ABOUT THIS EXERCISE
Using the records below, output the stretch that opens with the line containing "thumb ip: (170, 63)" and closes with the line containing "pinky dip: (255, 128)", exactly and including both lines, with nothing more.

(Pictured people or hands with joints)
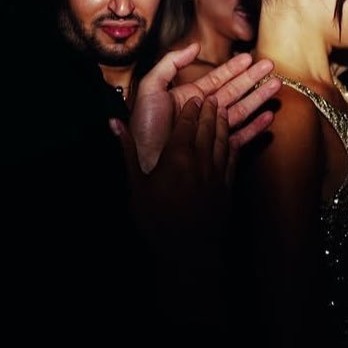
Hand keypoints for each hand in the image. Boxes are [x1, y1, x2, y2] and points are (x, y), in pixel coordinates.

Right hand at [111, 95, 233, 244]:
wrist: (187, 249)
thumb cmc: (156, 219)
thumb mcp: (136, 185)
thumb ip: (127, 151)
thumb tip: (114, 123)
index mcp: (176, 156)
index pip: (186, 125)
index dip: (191, 110)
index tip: (194, 98)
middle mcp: (200, 159)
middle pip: (207, 128)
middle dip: (209, 111)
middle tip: (212, 97)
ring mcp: (216, 172)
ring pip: (223, 139)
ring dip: (223, 123)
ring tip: (223, 110)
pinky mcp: (226, 186)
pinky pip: (233, 158)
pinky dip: (234, 144)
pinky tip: (234, 138)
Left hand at [129, 43, 280, 174]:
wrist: (144, 163)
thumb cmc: (143, 129)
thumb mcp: (150, 89)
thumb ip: (170, 63)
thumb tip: (195, 46)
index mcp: (189, 97)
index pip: (217, 79)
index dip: (234, 68)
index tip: (250, 58)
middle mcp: (202, 113)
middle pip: (234, 92)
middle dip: (253, 79)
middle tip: (270, 66)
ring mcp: (210, 131)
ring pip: (241, 111)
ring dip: (258, 98)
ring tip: (276, 86)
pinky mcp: (216, 151)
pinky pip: (239, 137)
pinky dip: (255, 128)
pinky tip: (268, 117)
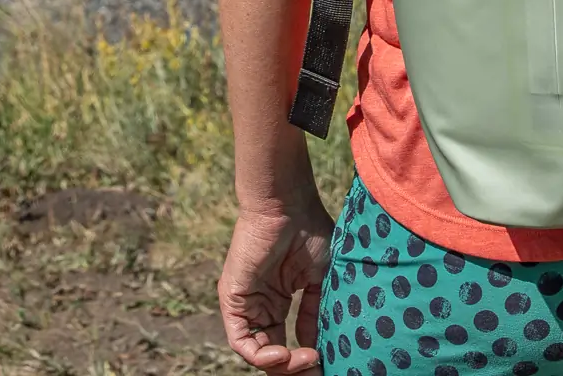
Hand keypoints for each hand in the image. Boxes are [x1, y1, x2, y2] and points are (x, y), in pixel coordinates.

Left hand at [220, 193, 333, 371]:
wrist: (288, 204)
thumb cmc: (308, 231)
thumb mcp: (320, 282)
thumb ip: (315, 316)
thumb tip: (316, 350)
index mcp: (279, 302)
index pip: (287, 347)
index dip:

WORKED SOLUTION
thumb ip: (170, 63)
thumb tip: (195, 46)
index mcp: (189, 97)
index pip: (217, 79)
index dip: (234, 68)
index tip: (250, 58)
middle mcp: (202, 113)
middle pip: (234, 92)
middle dip: (253, 79)
middle tip: (270, 66)
ring mcp: (210, 131)
ring pip: (241, 111)
ring dip: (258, 98)
ring tip: (276, 86)
pinky mcp: (216, 151)
pinky pip: (239, 137)
pinky dip: (255, 128)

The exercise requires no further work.